## Text segment:
# # # # # # #
What’s needed to make this happen?  The answer is two things, and two things only.  One is a public interconnection of Level 2 networks to create the underlayment.  The other is a place to host the nodal features needed to link the tunnels into virtual services.  We can host features at the user edge if needed, and we know how to do network-to-network interfaces (NNIs).  The operators could field both these things if they liked, but so could (and do, by the way) third parties like MSPs.

What would make this notion more valuable?  The answer is “the ability to provide distributed hosting for nodal functionality and other features”.  Thus, philosophically above our Third Network connection fabric would be a tightly coupled cloud fabric in which we could deploy whatever is needed to link tunnels into services and whatever features might be useful to supplement the basic connectivity models we can provide that way.  These, classically, are “LINE”, “LAN”, and “TREE”, which the MEF recognizes explicitly, as well as ACCESS and NNI.

If the Third Network is going to provide QoS, then it needs to support classes of service in the L2 underlayment, and be able to route tunnels for services onto the proper CoS.  If it’s going to provide security then it has to be sure that tunnels don’t interfere or cross-connect with each other, and that a node that establishes/connects tunnels doesn’t get hacked or doesn’t create interfering requests for resources.  All of that is well within the state of the art.  It also has to be able to support the deployment of nodes that can concentrate tunnel traffic internally to the network for efficiency, and also to host features beyond tunnel cross-connect if they’re useful.

You don’t need either SDN or NFV for this.  You can build this kind of structure today with today’s technology, probably at little incremental cost.  That to my view is the beauty of the Third Network.  If, over time, the needs of all those tunnels whizzing around and all that functionality hunkering down on hosting points can be met better with SDN or NFV, or cheaper with them, or both—then you justify an evolution.

What you do need in the near term is a means of orchestrating and managing the new overlay services.  Lifecycle Service Orchestration (LSO) is the MEF lifecycle process manager, but here I think they may have sunk themselves too far into the details.  Yes it is true that tunnels will have to be supported over legacy infrastructure (L2 in various forms, IP/MPLS in various forms), SDN, and NFV.  However, that should be only the bottom layer.  You need a mechanism for service-level orchestration because you’ve just created a service overlay independent of the real network.
# # # # # # #
## Records supplied:

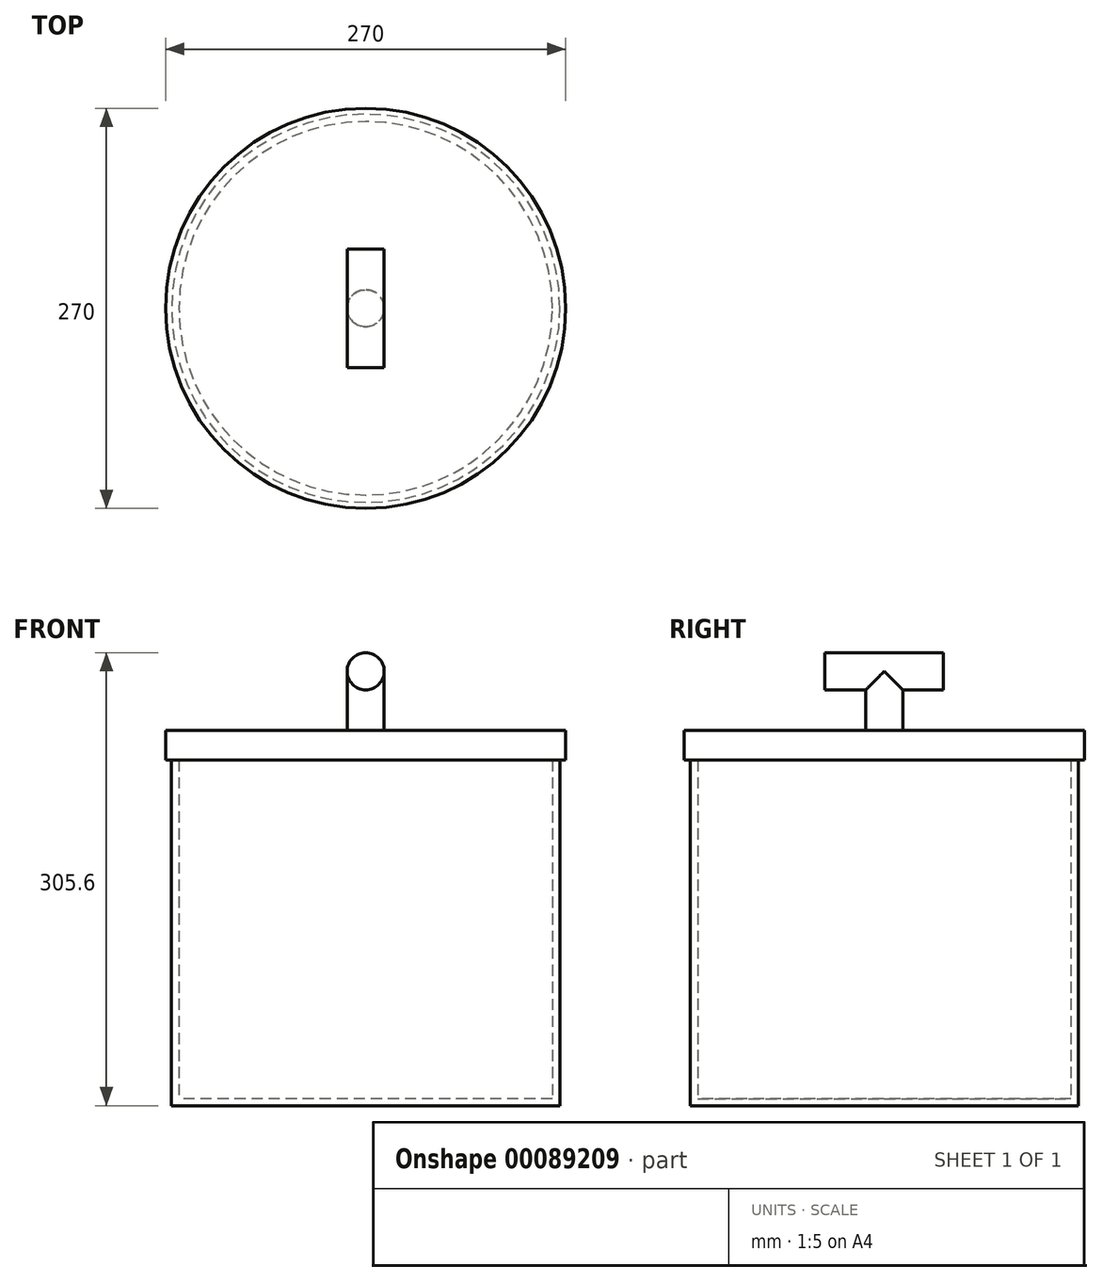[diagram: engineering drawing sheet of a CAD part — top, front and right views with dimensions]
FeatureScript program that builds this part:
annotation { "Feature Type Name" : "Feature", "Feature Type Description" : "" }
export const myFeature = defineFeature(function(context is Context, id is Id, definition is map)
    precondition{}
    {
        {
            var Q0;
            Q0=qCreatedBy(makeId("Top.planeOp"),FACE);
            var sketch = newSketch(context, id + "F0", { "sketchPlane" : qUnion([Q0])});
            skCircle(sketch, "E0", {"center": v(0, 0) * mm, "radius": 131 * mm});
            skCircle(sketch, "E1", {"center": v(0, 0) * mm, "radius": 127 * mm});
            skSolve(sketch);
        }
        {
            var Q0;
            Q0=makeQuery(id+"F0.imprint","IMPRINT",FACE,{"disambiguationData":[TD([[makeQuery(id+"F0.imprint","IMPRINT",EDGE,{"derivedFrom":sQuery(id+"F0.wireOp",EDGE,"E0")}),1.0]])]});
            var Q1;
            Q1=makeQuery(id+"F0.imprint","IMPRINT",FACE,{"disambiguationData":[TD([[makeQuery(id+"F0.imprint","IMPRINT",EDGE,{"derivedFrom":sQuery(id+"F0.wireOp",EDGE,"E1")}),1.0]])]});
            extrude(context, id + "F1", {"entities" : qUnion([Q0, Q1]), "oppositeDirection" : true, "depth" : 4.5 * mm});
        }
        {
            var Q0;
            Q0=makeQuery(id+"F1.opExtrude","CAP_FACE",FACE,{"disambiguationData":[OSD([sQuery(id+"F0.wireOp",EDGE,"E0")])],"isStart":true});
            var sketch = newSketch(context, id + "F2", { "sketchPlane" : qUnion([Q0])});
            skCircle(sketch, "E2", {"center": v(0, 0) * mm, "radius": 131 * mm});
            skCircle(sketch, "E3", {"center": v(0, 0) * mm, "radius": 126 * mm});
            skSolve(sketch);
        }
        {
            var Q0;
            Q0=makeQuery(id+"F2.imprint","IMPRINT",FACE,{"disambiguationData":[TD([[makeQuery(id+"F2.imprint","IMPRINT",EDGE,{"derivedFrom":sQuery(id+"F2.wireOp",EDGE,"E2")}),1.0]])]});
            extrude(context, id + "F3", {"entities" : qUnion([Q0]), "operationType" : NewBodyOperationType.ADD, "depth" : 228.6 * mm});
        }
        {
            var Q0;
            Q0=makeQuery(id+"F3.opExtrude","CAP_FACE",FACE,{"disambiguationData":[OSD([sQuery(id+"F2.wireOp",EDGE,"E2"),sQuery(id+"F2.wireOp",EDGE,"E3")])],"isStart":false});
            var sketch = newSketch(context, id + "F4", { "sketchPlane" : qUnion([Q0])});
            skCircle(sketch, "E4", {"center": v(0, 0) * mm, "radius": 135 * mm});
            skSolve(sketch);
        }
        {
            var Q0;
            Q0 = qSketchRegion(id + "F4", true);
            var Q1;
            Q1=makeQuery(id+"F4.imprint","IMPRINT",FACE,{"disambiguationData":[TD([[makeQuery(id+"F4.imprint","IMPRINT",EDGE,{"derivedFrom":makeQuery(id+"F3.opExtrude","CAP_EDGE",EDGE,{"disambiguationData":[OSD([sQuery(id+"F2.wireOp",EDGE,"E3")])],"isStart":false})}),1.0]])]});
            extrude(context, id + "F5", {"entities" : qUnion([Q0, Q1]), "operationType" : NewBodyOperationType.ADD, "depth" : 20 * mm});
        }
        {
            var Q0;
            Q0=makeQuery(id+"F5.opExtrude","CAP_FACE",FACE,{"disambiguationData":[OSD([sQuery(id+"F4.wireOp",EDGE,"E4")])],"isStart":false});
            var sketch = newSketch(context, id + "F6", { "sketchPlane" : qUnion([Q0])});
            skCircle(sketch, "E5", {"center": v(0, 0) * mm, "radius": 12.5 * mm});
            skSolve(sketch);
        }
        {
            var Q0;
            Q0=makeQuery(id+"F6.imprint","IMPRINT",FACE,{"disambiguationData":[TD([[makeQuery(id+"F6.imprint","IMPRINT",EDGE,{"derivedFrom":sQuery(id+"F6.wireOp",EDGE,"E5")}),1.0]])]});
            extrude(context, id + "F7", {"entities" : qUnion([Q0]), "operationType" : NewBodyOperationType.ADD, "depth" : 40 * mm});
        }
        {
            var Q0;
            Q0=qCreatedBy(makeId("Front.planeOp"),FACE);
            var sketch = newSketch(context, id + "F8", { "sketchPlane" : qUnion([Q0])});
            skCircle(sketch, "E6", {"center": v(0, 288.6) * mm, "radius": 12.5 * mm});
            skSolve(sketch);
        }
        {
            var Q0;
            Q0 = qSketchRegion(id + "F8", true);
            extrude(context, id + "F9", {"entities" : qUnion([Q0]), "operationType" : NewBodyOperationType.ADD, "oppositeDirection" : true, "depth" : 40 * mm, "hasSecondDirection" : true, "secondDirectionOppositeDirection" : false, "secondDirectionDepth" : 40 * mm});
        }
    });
# # # # # # #
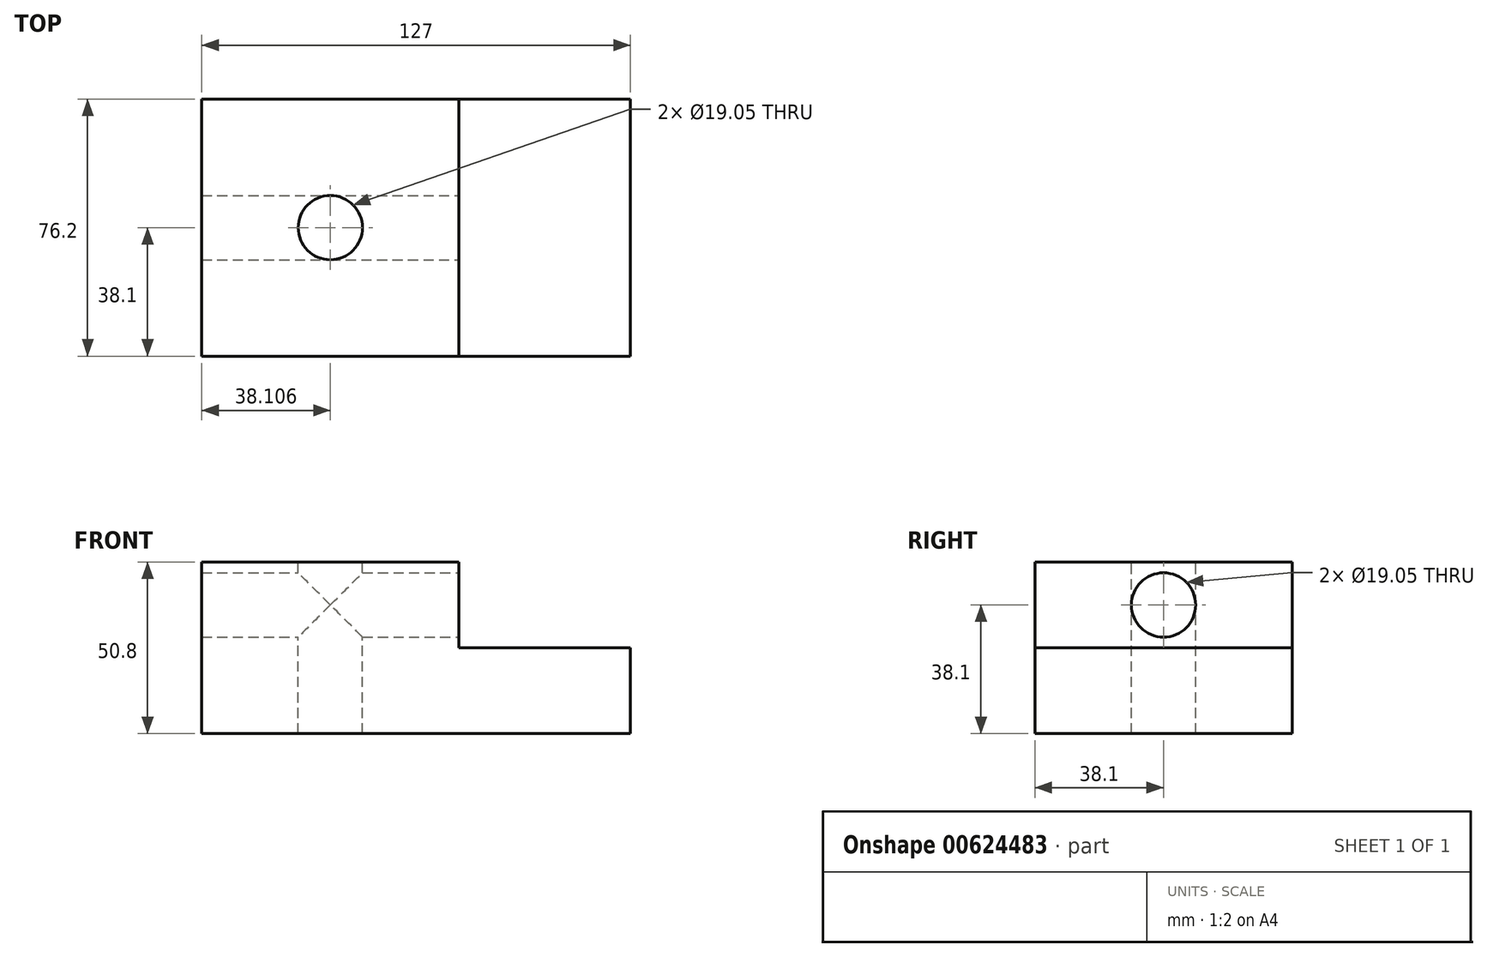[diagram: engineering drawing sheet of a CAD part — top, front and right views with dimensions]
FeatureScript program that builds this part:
# # # # # # #
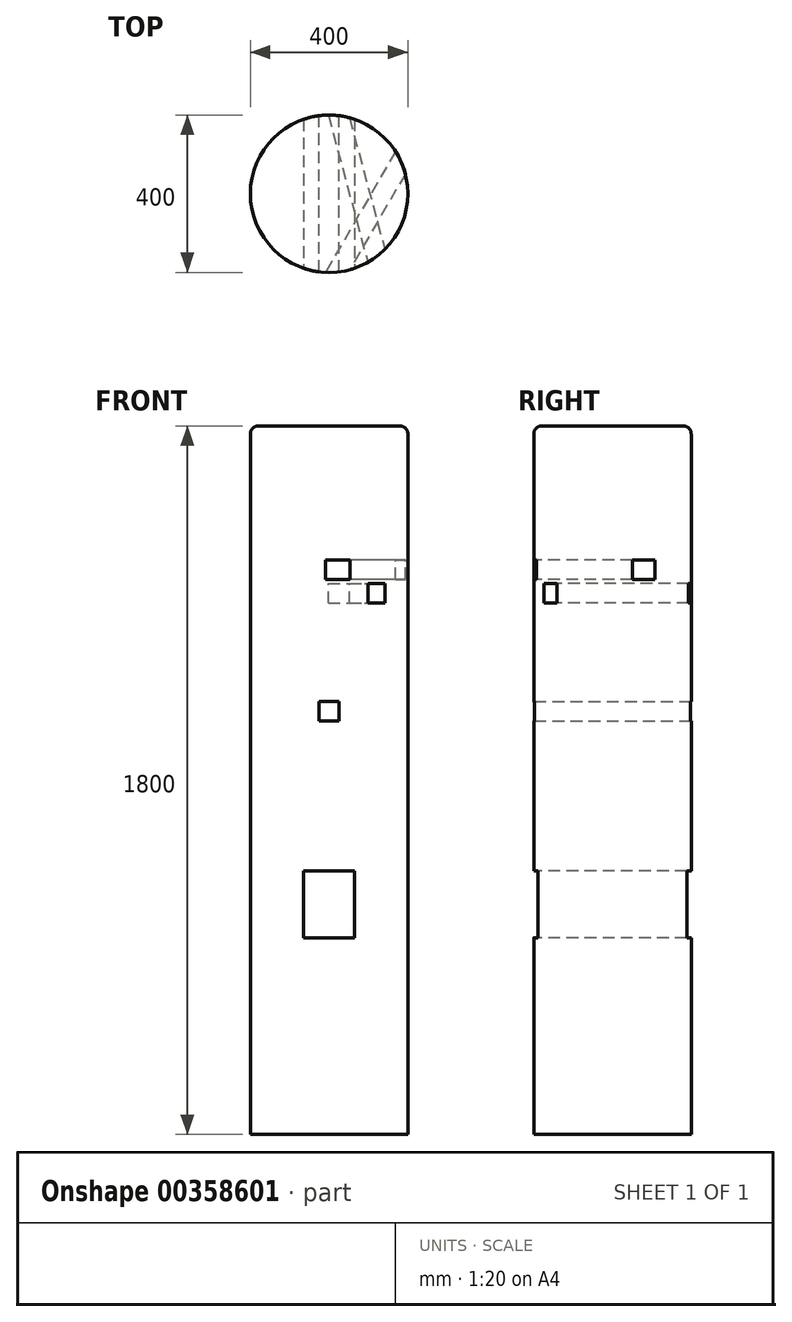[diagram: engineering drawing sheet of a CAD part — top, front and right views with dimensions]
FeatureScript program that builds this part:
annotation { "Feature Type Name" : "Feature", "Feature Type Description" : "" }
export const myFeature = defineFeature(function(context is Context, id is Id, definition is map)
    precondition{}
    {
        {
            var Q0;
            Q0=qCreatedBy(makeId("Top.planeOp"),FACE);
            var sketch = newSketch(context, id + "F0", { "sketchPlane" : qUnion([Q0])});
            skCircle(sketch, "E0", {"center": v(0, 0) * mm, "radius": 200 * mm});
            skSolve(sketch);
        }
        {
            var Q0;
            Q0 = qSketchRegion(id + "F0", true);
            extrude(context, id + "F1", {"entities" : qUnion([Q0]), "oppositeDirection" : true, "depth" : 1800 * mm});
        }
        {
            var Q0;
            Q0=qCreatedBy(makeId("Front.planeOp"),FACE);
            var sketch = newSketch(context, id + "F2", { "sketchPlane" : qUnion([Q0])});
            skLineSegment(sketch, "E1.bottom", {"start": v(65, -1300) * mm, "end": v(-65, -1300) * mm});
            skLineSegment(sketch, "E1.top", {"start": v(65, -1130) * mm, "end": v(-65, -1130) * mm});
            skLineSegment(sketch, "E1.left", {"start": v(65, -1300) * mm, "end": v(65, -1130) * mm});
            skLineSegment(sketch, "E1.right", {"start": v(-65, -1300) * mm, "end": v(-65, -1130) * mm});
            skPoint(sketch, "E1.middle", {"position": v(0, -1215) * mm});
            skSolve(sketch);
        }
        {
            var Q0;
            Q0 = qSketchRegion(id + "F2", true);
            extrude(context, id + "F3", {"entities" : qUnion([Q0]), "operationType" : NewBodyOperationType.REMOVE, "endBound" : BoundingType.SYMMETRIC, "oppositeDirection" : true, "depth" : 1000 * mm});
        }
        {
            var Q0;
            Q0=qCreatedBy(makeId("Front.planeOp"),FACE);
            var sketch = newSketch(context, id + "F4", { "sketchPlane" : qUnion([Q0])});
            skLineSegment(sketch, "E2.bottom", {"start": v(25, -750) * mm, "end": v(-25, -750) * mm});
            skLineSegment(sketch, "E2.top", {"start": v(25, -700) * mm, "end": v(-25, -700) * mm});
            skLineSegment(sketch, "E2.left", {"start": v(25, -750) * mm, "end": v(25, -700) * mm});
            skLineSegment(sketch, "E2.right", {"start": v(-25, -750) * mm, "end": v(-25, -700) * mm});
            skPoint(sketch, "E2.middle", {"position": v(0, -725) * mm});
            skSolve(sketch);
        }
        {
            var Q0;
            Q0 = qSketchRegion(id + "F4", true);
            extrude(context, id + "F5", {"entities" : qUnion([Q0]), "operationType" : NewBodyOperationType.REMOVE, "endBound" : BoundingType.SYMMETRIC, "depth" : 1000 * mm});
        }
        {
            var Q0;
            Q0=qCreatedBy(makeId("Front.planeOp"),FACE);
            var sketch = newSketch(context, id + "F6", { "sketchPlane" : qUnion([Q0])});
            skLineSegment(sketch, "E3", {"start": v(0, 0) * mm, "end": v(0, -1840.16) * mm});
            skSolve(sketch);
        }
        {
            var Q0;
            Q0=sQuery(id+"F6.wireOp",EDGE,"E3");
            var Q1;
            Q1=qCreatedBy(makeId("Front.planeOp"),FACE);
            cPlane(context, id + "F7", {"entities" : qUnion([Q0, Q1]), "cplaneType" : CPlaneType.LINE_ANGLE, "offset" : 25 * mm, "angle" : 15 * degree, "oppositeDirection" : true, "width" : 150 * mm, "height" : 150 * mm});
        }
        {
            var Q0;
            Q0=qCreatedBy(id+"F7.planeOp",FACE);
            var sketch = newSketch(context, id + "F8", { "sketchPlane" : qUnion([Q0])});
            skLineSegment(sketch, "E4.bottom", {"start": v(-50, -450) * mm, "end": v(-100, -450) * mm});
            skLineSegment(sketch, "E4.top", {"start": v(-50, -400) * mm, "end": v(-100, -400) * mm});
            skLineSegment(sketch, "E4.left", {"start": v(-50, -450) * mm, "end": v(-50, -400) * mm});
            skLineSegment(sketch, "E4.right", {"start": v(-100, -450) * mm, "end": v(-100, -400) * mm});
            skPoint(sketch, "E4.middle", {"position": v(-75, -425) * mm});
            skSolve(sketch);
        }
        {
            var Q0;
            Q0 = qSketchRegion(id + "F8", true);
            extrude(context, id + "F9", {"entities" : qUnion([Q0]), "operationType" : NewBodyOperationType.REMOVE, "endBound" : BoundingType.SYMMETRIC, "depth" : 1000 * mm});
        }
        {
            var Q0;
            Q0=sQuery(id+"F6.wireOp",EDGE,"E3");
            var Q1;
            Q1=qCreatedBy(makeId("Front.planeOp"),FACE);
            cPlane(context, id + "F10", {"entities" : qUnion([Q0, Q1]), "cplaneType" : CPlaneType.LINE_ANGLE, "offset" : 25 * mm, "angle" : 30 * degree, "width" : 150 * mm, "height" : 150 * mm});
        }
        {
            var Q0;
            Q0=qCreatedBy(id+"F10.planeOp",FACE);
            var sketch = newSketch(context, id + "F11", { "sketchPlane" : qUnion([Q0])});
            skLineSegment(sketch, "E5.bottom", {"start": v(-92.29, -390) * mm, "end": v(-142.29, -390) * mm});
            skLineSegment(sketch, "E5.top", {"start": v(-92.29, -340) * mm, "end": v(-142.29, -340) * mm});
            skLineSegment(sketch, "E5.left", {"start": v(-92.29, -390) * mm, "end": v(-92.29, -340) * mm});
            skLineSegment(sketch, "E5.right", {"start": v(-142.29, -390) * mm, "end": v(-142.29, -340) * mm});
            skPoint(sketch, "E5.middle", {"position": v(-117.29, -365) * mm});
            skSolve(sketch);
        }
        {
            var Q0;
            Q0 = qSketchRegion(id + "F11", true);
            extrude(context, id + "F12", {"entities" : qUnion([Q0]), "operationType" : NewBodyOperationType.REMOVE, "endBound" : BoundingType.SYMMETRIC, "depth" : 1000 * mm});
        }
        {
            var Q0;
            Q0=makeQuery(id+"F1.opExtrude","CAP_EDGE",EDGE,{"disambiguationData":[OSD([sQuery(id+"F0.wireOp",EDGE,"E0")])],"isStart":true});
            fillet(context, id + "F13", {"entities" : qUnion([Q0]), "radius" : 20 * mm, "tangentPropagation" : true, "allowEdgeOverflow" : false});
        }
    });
# # # # # # #
## Task brief:
From the Third Network passage above, copy word for word the portion between "What you do" and "the real network.", inclusive.

## Exercise result:
What you do need in the near term is a means of orchestrating and managing the new overlay services.  Lifecycle Service Orchestration (LSO) is the MEF lifecycle process manager, but here I think they may have sunk themselves too far into the details.  Yes it is true that tunnels will have to be supported over legacy infrastructure (L2 in various forms, IP/MPLS in various forms), SDN, and NFV.  However, that should be only the bottom layer.  You need a mechanism for service-level orchestration because you’ve just created a service overlay independent of the real network.